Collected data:

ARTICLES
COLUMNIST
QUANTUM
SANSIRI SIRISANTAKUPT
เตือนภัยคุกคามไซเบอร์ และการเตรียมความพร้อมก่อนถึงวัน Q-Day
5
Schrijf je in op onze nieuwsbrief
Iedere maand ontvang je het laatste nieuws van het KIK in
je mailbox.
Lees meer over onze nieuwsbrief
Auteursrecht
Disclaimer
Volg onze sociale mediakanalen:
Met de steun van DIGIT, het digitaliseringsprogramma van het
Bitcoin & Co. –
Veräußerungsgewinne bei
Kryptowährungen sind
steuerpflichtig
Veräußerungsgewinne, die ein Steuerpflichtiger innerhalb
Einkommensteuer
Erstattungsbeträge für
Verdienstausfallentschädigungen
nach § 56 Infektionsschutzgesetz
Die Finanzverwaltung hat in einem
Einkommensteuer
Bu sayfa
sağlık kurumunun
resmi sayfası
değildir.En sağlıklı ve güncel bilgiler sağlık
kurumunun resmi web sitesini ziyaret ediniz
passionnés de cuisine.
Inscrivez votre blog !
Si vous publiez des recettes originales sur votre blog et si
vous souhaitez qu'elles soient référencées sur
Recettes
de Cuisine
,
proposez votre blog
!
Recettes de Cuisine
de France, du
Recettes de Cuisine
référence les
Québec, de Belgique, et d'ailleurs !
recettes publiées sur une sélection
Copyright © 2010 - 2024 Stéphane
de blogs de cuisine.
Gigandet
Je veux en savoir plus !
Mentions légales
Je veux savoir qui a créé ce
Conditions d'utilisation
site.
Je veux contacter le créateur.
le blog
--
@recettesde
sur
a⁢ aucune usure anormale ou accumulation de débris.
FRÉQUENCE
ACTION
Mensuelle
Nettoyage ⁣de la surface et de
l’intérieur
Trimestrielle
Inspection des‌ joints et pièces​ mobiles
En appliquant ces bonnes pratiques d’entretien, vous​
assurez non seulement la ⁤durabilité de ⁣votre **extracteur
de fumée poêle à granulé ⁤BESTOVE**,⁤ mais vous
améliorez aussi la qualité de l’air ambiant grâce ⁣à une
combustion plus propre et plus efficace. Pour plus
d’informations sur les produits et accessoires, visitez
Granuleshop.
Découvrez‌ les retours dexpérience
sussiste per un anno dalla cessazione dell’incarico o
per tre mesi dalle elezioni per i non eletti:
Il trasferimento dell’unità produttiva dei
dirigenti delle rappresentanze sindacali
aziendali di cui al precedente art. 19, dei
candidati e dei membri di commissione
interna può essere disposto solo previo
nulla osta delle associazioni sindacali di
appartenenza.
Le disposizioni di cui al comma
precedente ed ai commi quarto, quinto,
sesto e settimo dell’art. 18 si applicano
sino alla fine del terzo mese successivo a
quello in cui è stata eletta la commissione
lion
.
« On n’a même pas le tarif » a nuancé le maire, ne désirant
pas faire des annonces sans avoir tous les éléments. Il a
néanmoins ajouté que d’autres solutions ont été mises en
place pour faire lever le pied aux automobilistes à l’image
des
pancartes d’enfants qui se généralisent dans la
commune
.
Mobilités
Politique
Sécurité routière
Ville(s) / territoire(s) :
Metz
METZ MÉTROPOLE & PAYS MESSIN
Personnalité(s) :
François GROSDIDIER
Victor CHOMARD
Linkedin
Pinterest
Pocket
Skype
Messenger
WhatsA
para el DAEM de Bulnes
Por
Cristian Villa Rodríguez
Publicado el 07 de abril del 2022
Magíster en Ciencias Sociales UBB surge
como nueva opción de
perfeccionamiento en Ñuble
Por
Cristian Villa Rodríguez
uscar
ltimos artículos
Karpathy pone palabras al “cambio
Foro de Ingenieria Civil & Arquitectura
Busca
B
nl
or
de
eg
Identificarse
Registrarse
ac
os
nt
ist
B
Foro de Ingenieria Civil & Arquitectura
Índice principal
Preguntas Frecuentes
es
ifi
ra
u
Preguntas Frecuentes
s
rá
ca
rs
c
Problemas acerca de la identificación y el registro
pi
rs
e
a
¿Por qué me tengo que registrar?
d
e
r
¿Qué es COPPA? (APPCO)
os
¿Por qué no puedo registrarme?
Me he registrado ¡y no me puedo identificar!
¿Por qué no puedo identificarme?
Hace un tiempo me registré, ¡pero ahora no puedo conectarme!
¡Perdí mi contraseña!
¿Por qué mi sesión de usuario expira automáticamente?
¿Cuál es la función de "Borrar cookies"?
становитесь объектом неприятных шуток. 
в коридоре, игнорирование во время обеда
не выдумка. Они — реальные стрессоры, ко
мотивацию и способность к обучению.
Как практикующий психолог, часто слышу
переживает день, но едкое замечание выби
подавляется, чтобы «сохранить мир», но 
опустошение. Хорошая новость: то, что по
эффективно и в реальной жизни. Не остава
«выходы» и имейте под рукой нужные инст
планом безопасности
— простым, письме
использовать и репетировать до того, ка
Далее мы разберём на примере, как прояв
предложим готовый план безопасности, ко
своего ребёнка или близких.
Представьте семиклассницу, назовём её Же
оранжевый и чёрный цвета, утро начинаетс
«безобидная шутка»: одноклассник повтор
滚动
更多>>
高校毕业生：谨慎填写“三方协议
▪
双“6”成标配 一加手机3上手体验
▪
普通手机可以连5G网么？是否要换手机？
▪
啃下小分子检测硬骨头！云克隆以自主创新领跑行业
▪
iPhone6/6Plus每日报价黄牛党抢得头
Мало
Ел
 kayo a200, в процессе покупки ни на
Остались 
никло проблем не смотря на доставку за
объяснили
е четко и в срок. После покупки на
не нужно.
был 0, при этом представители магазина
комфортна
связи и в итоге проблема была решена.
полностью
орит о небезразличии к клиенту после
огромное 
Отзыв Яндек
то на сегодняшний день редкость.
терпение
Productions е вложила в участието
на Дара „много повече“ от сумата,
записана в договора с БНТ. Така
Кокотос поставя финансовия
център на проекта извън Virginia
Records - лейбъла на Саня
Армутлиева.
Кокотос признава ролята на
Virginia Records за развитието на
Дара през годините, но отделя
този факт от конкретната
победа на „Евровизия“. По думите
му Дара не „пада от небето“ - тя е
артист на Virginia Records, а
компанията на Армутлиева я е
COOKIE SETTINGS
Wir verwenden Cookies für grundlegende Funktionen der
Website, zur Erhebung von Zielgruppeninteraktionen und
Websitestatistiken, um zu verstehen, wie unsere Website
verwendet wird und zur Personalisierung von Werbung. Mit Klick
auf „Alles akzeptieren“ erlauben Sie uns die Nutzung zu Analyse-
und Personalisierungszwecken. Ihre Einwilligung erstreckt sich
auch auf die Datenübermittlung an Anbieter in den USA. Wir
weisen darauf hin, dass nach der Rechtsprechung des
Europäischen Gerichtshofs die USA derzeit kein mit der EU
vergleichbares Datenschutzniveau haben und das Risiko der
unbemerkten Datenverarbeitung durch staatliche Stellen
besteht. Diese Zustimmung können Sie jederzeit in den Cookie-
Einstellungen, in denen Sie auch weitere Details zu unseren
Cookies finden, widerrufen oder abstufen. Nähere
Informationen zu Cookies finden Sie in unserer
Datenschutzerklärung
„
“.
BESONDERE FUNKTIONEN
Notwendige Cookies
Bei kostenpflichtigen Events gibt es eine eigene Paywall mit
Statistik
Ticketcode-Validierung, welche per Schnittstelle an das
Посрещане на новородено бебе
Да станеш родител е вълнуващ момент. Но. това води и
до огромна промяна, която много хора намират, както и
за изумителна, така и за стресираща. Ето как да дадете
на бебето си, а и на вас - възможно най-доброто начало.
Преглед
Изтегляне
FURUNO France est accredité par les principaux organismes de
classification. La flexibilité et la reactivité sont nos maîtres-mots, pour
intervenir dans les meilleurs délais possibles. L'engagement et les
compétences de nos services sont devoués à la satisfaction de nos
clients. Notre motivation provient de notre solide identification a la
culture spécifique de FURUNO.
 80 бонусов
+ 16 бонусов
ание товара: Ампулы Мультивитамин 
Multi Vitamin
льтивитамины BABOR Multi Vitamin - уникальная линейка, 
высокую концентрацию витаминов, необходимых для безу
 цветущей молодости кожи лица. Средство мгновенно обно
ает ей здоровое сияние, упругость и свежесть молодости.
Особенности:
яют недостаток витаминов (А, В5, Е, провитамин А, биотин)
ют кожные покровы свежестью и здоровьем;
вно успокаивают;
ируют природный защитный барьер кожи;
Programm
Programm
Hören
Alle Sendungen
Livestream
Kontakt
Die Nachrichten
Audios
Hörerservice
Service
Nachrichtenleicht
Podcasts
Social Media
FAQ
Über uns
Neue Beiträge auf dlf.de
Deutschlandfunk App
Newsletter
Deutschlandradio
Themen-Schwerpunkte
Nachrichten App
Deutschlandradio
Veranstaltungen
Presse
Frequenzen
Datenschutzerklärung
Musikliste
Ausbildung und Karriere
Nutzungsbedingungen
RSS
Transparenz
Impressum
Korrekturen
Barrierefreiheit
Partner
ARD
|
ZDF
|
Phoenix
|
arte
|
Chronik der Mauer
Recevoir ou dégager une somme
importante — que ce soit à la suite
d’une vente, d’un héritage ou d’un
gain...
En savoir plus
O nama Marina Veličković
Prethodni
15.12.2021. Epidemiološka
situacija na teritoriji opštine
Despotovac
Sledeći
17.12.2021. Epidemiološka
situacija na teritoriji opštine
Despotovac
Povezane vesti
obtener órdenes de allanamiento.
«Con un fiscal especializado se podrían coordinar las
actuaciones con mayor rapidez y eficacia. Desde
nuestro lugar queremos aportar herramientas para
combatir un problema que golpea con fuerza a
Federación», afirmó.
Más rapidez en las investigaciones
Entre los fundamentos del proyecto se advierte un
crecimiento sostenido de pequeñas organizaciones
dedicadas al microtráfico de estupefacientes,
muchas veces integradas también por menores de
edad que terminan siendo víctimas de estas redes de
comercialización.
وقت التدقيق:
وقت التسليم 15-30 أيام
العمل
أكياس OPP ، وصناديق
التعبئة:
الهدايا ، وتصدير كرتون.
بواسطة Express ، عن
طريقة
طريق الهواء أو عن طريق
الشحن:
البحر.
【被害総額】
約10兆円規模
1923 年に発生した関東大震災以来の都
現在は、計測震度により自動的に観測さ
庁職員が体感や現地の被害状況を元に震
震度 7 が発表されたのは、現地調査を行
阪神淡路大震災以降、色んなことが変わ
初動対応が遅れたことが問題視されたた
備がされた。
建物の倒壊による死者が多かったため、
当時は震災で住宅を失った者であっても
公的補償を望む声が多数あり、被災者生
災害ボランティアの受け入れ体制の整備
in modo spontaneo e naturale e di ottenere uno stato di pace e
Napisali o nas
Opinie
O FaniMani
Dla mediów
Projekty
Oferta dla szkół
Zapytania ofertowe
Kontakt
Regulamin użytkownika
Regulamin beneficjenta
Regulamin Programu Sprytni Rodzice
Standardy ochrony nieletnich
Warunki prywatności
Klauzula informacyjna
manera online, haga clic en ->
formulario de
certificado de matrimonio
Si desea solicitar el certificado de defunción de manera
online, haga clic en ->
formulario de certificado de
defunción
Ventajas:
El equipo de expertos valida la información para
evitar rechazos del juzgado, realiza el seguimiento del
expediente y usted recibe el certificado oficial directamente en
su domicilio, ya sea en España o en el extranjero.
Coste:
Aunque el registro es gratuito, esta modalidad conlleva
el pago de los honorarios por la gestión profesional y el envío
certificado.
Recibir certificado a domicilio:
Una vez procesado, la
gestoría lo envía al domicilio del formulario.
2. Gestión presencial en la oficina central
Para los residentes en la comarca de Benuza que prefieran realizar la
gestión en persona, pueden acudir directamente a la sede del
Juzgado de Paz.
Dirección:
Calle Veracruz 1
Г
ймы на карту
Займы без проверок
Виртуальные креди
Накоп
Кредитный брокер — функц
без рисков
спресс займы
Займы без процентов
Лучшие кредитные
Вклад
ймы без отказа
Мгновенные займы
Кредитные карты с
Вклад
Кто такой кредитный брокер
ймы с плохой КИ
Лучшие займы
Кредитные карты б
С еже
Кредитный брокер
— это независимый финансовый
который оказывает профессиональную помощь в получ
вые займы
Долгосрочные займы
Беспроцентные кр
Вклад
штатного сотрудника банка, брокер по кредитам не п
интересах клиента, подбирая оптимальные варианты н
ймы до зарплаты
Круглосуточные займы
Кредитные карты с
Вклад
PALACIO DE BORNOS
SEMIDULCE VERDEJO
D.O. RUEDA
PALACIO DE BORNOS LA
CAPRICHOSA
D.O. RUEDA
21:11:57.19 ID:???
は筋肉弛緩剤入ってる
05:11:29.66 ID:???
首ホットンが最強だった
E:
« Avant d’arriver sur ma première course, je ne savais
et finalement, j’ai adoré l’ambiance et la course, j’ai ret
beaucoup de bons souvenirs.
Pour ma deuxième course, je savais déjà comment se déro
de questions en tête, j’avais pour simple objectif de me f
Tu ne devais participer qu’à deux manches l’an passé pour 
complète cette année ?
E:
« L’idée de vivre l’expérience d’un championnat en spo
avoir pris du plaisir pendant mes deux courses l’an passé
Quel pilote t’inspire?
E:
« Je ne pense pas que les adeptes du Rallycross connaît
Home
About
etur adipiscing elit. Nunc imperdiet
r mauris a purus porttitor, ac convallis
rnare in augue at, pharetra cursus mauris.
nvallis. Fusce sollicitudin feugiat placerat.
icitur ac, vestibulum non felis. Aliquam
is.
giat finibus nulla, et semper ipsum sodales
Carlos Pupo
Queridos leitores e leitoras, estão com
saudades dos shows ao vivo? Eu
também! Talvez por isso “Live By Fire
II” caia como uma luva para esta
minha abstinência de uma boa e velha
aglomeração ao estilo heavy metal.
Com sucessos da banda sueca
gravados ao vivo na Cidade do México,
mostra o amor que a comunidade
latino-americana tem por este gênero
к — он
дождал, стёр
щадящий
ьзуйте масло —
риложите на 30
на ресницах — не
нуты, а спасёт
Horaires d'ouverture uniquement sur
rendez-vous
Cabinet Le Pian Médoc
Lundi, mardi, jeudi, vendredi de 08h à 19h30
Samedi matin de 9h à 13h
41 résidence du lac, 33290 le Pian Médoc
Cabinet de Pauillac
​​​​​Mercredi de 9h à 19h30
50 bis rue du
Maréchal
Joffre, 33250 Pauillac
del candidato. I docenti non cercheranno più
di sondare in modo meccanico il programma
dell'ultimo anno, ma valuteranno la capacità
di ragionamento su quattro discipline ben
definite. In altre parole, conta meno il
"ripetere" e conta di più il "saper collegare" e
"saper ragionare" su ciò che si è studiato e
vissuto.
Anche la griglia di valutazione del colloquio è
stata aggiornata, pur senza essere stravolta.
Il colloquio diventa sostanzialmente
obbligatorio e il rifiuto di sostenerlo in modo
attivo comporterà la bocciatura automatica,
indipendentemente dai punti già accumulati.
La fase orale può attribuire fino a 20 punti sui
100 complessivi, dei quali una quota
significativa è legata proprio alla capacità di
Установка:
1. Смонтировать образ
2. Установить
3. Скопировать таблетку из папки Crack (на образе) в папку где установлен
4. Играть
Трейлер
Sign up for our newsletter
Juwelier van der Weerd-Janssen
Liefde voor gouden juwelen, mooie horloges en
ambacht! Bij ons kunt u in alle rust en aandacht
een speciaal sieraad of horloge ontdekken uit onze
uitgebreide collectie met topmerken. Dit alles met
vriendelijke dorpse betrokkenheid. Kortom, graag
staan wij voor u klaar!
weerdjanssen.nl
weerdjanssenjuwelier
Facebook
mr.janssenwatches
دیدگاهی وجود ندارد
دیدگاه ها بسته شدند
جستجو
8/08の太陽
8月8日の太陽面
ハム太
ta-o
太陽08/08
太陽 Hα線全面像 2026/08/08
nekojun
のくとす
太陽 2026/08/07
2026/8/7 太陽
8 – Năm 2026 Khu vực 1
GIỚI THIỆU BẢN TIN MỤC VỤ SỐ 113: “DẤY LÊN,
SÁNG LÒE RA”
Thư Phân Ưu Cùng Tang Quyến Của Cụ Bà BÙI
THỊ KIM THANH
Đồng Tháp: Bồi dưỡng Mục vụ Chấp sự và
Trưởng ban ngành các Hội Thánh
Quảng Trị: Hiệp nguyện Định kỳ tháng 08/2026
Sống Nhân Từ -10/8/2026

Problem to solve | Edit the data from its first line through the line with "En appliquant ces" so that "Mensuelle" becomes "Hebdomadaire". Keep every other part of those lines the same, and give back only those lines.

Task answer |
ARTICLES
COLUMNIST
QUANTUM
SANSIRI SIRISANTAKUPT
เตือนภัยคุกคามไซเบอร์ และการเตรียมความพร้อมก่อนถึงวัน Q-Day
5
Schrijf je in op onze nieuwsbrief
Iedere maand ontvang je het laatste nieuws van het KIK in
je mailbox.
Lees meer over onze nieuwsbrief
Auteursrecht
Disclaimer
Volg onze sociale mediakanalen:
Met de steun van DIGIT, het digitaliseringsprogramma van het
Bitcoin & Co. –
Veräußerungsgewinne bei
Kryptowährungen sind
steuerpflichtig
Veräußerungsgewinne, die ein Steuerpflichtiger innerhalb
Einkommensteuer
Erstattungsbeträge für
Verdienstausfallentschädigungen
nach § 56 Infektionsschutzgesetz
Die Finanzverwaltung hat in einem
Einkommensteuer
Bu sayfa
sağlık kurumunun
resmi sayfası
değildir.En sağlıklı ve güncel bilgiler sağlık
kurumunun resmi web sitesini ziyaret ediniz
passionnés de cuisine.
Inscrivez votre blog !
Si vous publiez des recettes originales sur votre blog et si
vous souhaitez qu'elles soient référencées sur
Recettes
de Cuisine
,
proposez votre blog
!
Recettes de Cuisine
de France, du
Recettes de Cuisine
référence les
Québec, de Belgique, et d'ailleurs !
recettes publiées sur une sélection
Copyright © 2010 - 2024 Stéphane
de blogs de cuisine.
Gigandet
Je veux en savoir plus !
Mentions légales
Je veux savoir qui a créé ce
Conditions d'utilisation
site.
Je veux contacter le créateur.
le blog
--
@recettesde
sur
a⁢ aucune usure anormale ou accumulation de débris.
FRÉQUENCE
ACTION
Hebdomadaire
Nettoyage ⁣de la surface et de
l’intérieur
Trimestrielle
Inspection des‌ joints et pièces​ mobiles
En appliquant ces bonnes pratiques d’entretien, vous​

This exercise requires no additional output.